Republicans are more partisan---and distrustful of government---than Democrats.
In his continuing series on how Rupert Murdock has destroyed the country, Kevin Drum points to a “new study” (it’s from 2018, which is newish at least) showing that Republican trust in government institutions fluctuates much more depending on the party of the President than is true of Democrats:
Drum, reasonably enough, sees this as evidence that Republicans are more partisan than Democrats. Here’s what the study authors say:
When political polarization is high, it may be assumed that citizens will trust the government more when the chief executive shares their own political views. However, evidence is accumulating that important asymmetries may exist between liberals and conservatives (or Democrats and Republicans). We hypothesized that an asymmetry may exist when it comes to individuals’ willingness to trust the government when it is led by the “other side.” In an extensive analysis of several major datasets (including ANES and GSS) over a period of five decades, we find that in the United States, conservatives trust the government more than liberals when the president in office shares their own ideology. Furthermore, liberals are more willing to grant legitimacy to democratic governments led by conservatives than vice versa. A similar asymmetry applies to Republicans compared with Democrats. We discuss implications of this asymmetrical “president-in-power” effect for democratic functioning.
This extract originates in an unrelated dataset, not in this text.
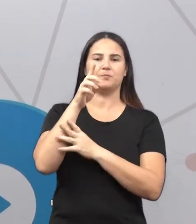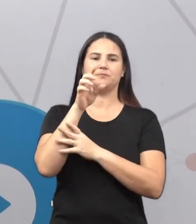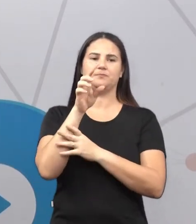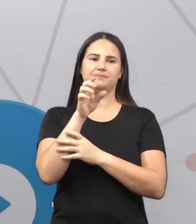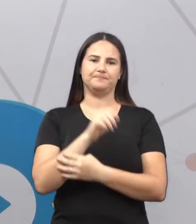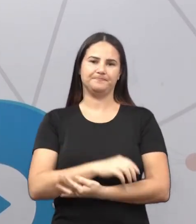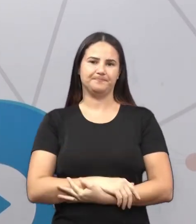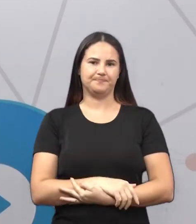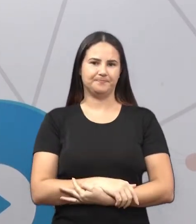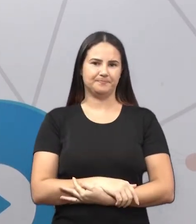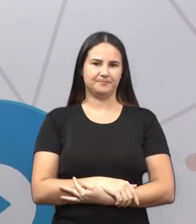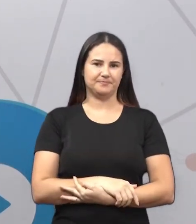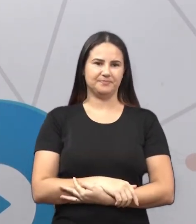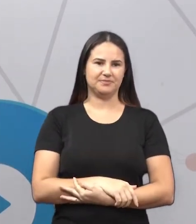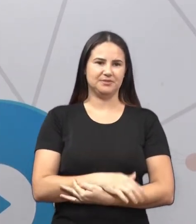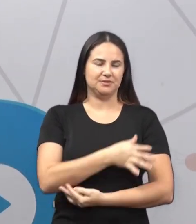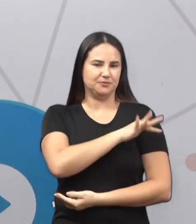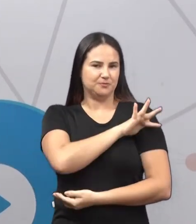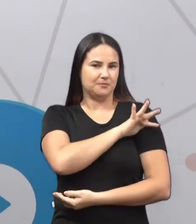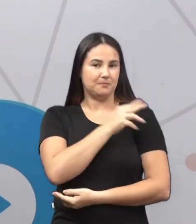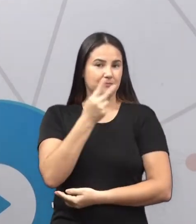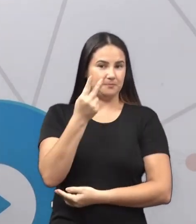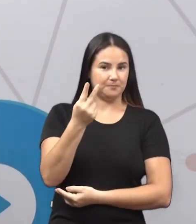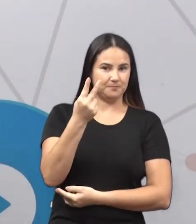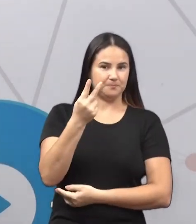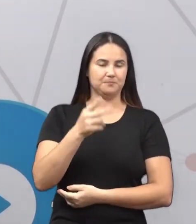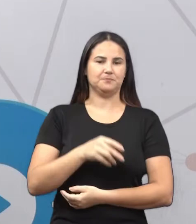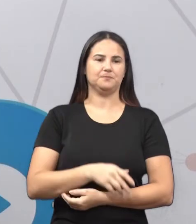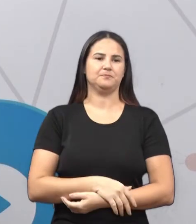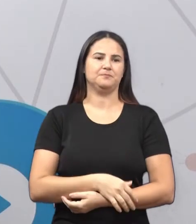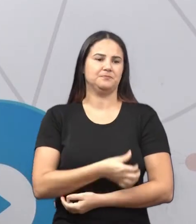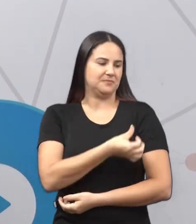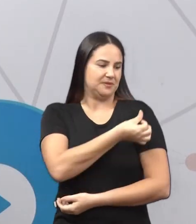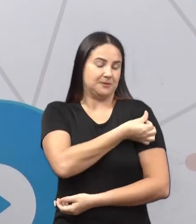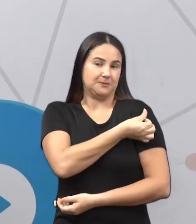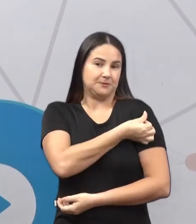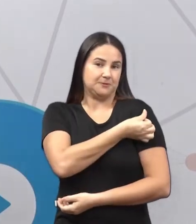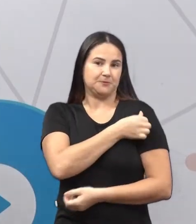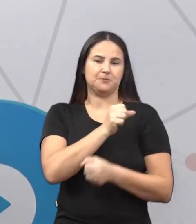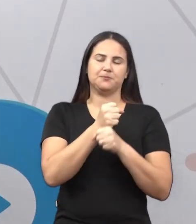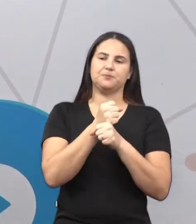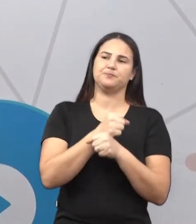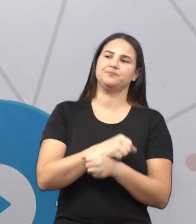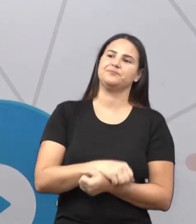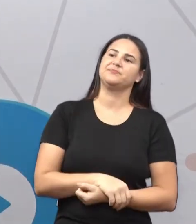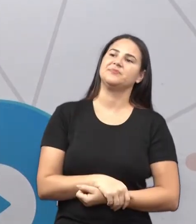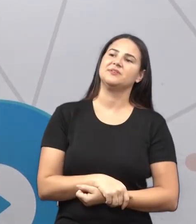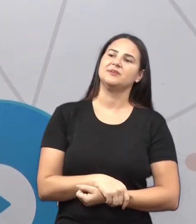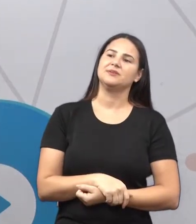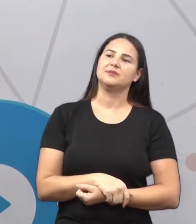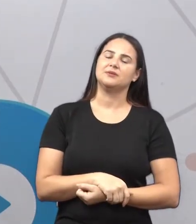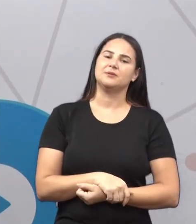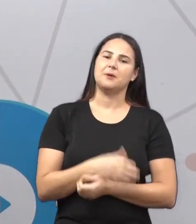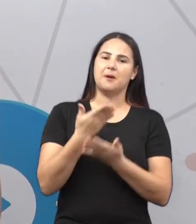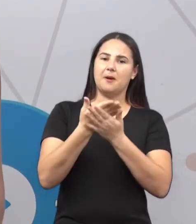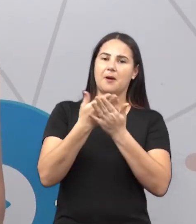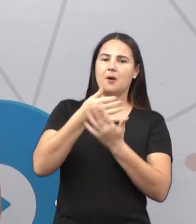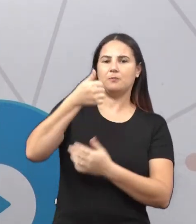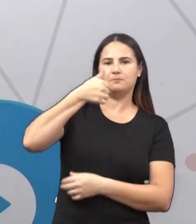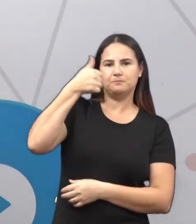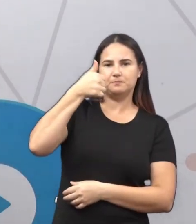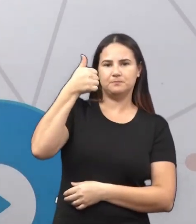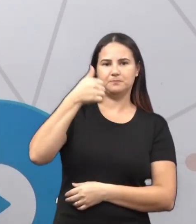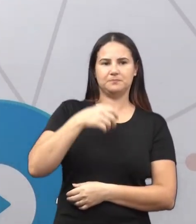de Matemática no Fundamental 2, sexto ano. Então vamos lá, hoje vamos começar com a aula 1, ok? Com cálculo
Pointing to this trend graph
This is yet another demonstration of the malignant effect of Fox News. Before 2000, Republicans were somewhat more partisan than Democrats in their trust of government. After 2000 they went absolutely bonkers. This is what Rupert Murdoch has done to us.
While we agree on the malignant effect of Fox News, I’m not sure the graph bolsters our suspicion. Granting that the Y axis is really oddly drawn, making interpolation challenging, we saw really wild divergences well before Fox News came online in 1996, most notably the reaction to Watergate and Nixon’s resignation.
The most interesting thing to me in that second graph is that Republican confidence in government began to plummet rather early in the Bush 43 administration. Yes, it went even further down under Obama. And we don’t have the data for the Trump administration. My guess is that it rebounded but probably no more than to what it was midway through the Bush era.
Now, that may well be a function of Fox News and the rest of the right-wing infotainment complex. But it actually goes beyond partisanship to a fundamental distrust in our institutions.
I had vaguely remembered that the Tea Party movement, which I see as the point where the Republican Party of old rapidly began turning into the party of Trump, began in response to Bush’s decision to issue massive bailouts after the Lehman Brothers collapse, not the inauguration of Barack Obama. It was a sign that the working class base had finally come to grips with the GOP’s aversion to Big Government was more a talking point than a policy stance. But, if this data is accurate, that realization was actually happening much earlier.